В подражание великому пророку, Давид Лонжимо тоже сочинял гимны, больше похожие на военные марши, – тому способствовало постоянное устремление его души в будущую, небесную явь. И вера. А то, что вера без дел мертва он понимал буквально. Соответственно, любой идеал, любой созданный его верой светлый образ должен, так или иначе, обрести материализацию – достигать цели любой ценой являлось девизом жизни. Поэтому и гимны походили на военные марши, под которые "милиция Псов Господних" маршировала без страха и сомнений в логово еретиков-альбигойцев, и если нужно, смело могла шагнуть даже в ад. И как это часто бывает, его фанатической преданностью идеалам веры не преминули воспользоваться пастыри церкви – они посылали Давида в самое пекло, будь-то деревни вооруженные вилами и косами "добрых людей" на Сицилии, чумные бараки Туниса или лепрозории Палестины, там, где нужно было крепкое слово и непоколебимая вера. И воистину, такая вера порой творит чудеса – Давид оставался доселе жив. Но шел тридцать третий год его жизни, и надо было как-то определяться…
Когда с востока нагрянула орда, принесшая с собой специфический запах и очередную схизму, Давид почувствовал, что это и есть крестный путь его веры; о расправах монголов в Багдаде и Сирии ходили жуткие слухи. И чем они были ужасней, тем больше будоражили душу и горячили кровь – вот настоящее дело! Что говорить о самоотречении и добровольной нищете, и блаженствовать подобно альбигойцам, когда можно доподлинно быстро постигнуть Истину, реально шагнув на крест.
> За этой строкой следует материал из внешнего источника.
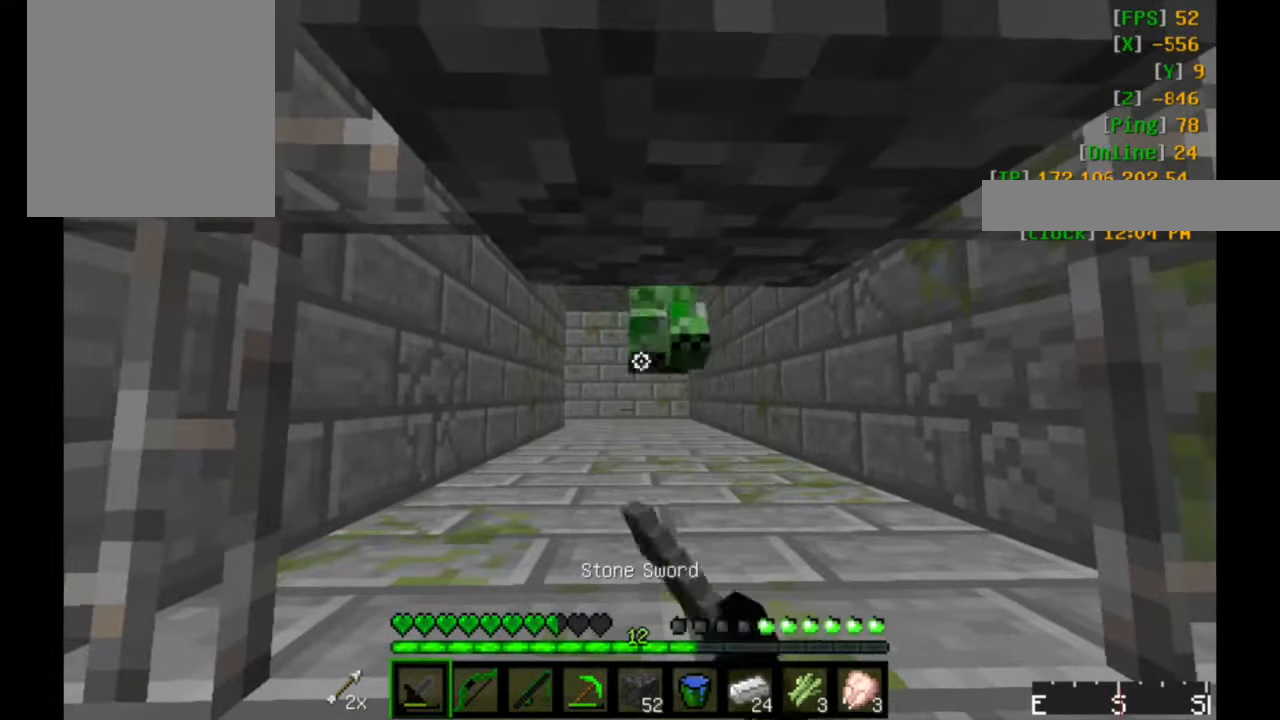
{"keys": [], "mouse": [], "events": [[83, "mouse_left", "down"], [83, "mouse_right", "down"], [183, "mouse_left", "up"], [183, "mouse_right", "up"], [300, "mouse_left", "down"], [300, "mouse_right", "down"], [400, "mouse_left", "up"], [450, "mouse_right", "up"]]}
То, что альбигойцы с блаженной улыбкой тоже шли на костер, в расчет не принималось – какие могут быть упования у еретиков. А тут до Рая – рукой подать; ведь согласно учению церкви, при жизни окаянного тела это категорически невозможно… В основном, исключительно из этого догмата и велась борьба церкви со всякого рода выскочками – жертвами безумных прелестей и обольщений.
И вот, взяв с собой нескольких братьев-монахов, таких же отчаянных и неудержимых "псов", получив благословение ордена на добровольную смерть и инструкции от легата самого папы, Давид отправился к людям-зверям, вырвавшимся из диких монгольских степей, словно из клетки. Можно только представить себе состояние образованного европейского человека, шагнувшего в бездну невежества и бескультурья – дикой вони вшивой овчины и никогда не мытых тел. Но время пришло.
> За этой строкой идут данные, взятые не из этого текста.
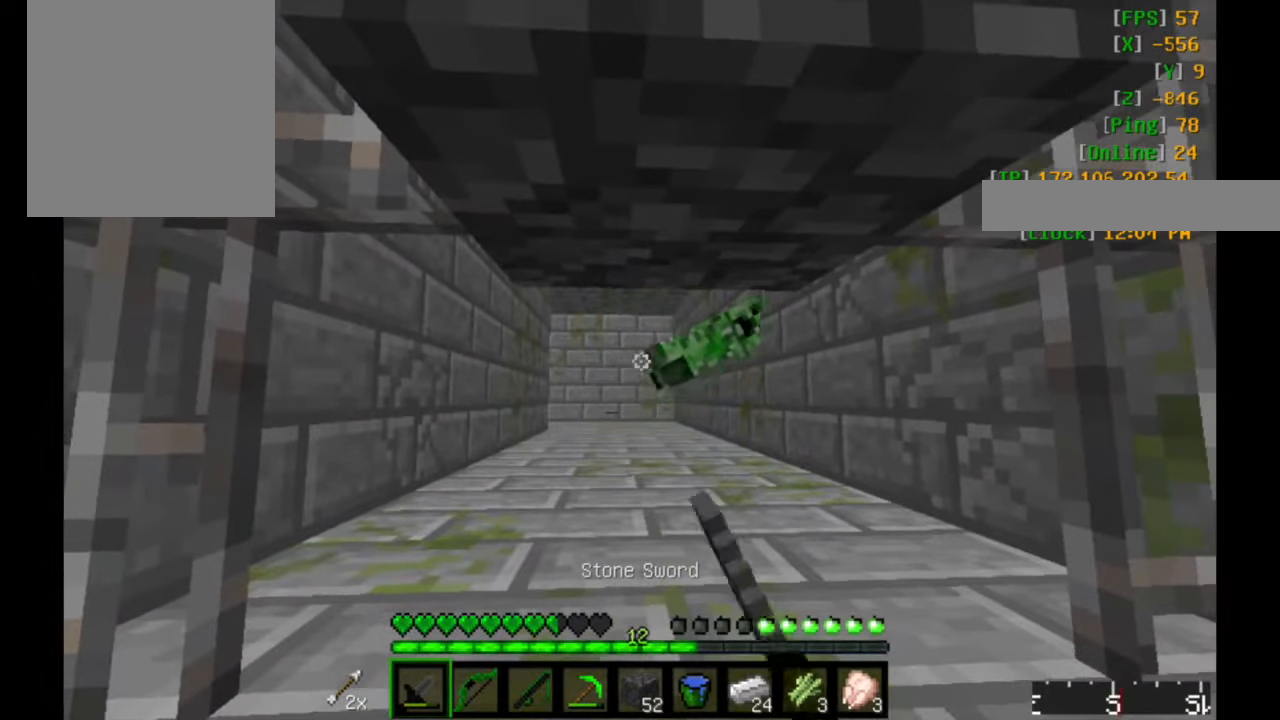
{"keys": [], "mouse": ["left"], "events": [[433, "mouse_left", "down"]]}
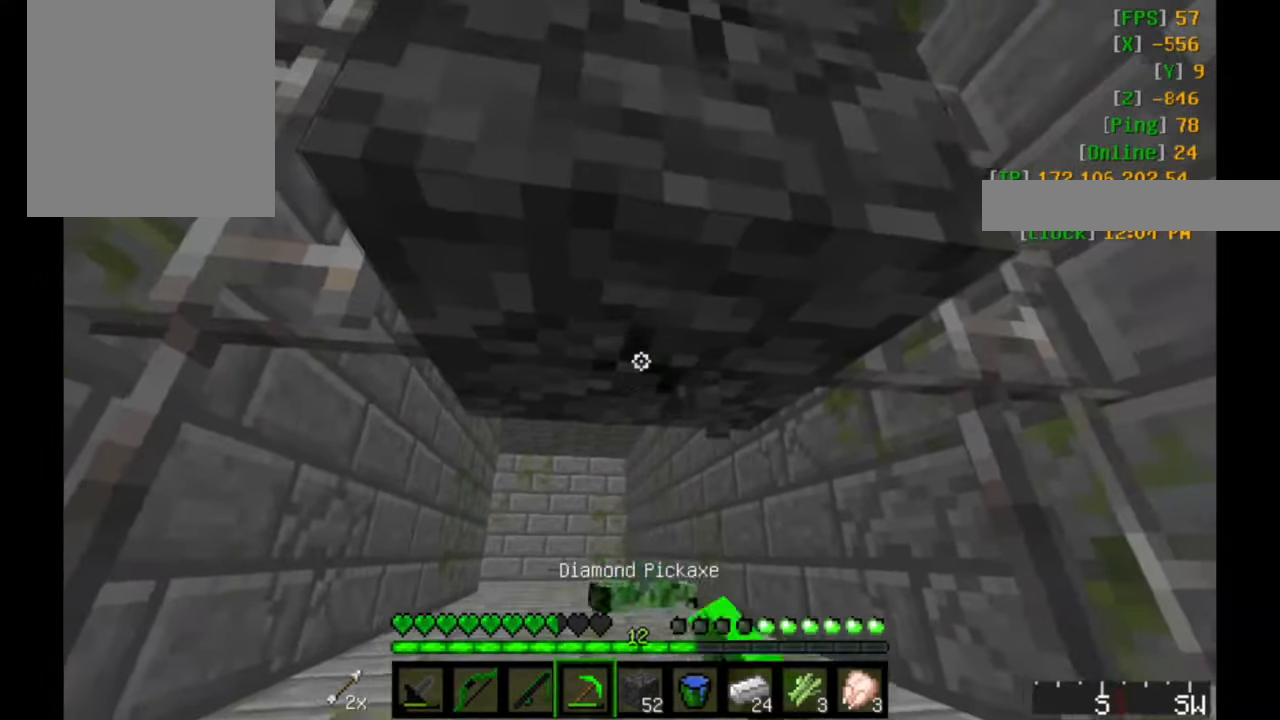
{"keys": ["w"], "mouse": [], "events": [[450, "mouse_left", "up"], [450, "w", "down"]]}
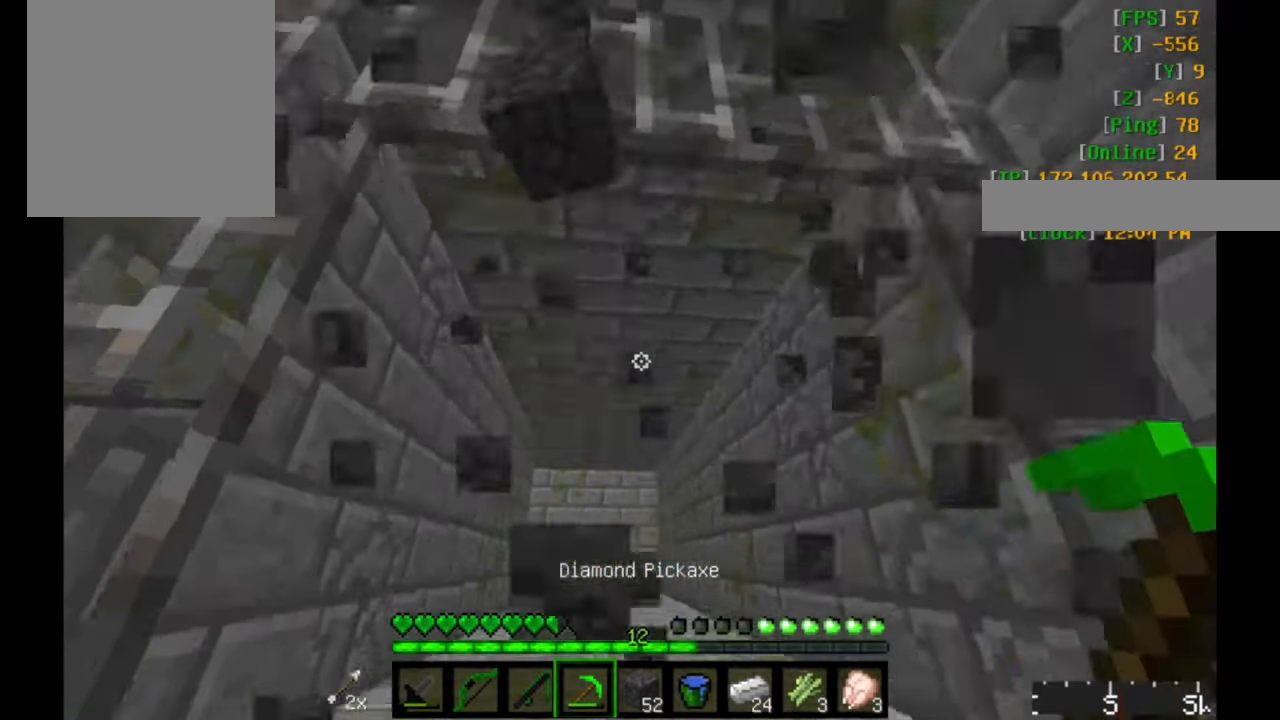
{"keys": ["w"], "mouse": [], "events": []}
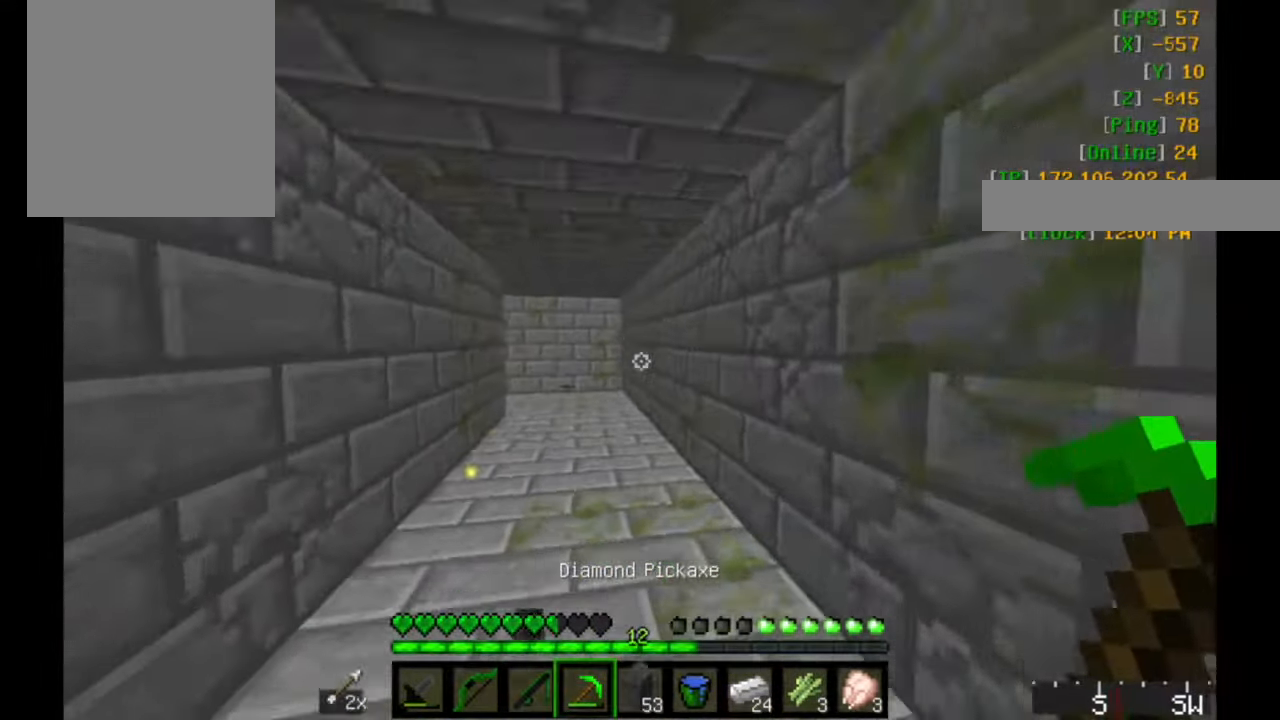
{"keys": ["w"], "mouse": [], "events": []}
И что же, в конечном счете, он обнаружил?..
Оказалось, здесь уважают науки! знают труды Аристотеля и Пифагора, изучают детально карту звездного неба, и в богословских вопросах доходят до таких тонкостей, что даже перышко не дрогнет… – вот тебе и схизматики-дикари! И ни одного еретика-манихея – зло понимают только как оскудение Истины. Чем не простор для проповедника строгой классической веры? Вдобавок, хан Хулагу не против вести диалог с папой о присоединении его улуса к духовному окормлению Рима. А в будущем, и всей бесконечной монгольской империи.
От таких нежданных перспектив монаху Давиду стало не хватать объема легких для вдоха!
глава 8.
"Высшая добродетель похожа на воду".
Лао-цзы.
"Не ссорящийся не осуждается". Наверное, именно в этих словах кроется смысл всех преступлений, которые допускает Небо, изначально выставив приоритеты – "причина того, что небо и земля вечны, заключается в том, что они существуют не для самих себя". Но кто может постичь и осмыслить глубину смирения воды?
" Знающий не говорит, говорящий не знает". Право же, глупо собирать мусор, зная наверняка, что завтра его станет еще больше. Оказывается, невежество порой очень полезно, ибо оно является преференцией Неба – постигнуть Дао может только "невежда", разумный не вынесет пытку воды. Сам эффект метаконгнитивного искажения говорит более чем красноречиво: вера – прерогатива наивности. И вот вам подарок – исключительный парадокс – наука о вере…
"Святой муж заботиться о себе после других…" – уподобляясь воде, он следует за вещами, и лишь оттого их постигает. Невероятно! "Вода находиться в том месте, которого люди не видят, поэтому она похожа на Дао". Из этого можно легко заключить – все умозрения ложны.
Что же произойдет, когда столкнуться эти две вещи?
Ты помнишь, как все начиналось? Тогда казалось возможным легко достичь цели лишь только потому, что она была рядом. А выступив в Путь, ты сам от нее отдалился (!) – бредя по пустыни, ты вспоминаешь безвозвратно ушедшие праздники жизни. "И нет большей муки, чем воспоминание в несчастье о счастливом времени". Но тут на помощь приходит забвение пустыни.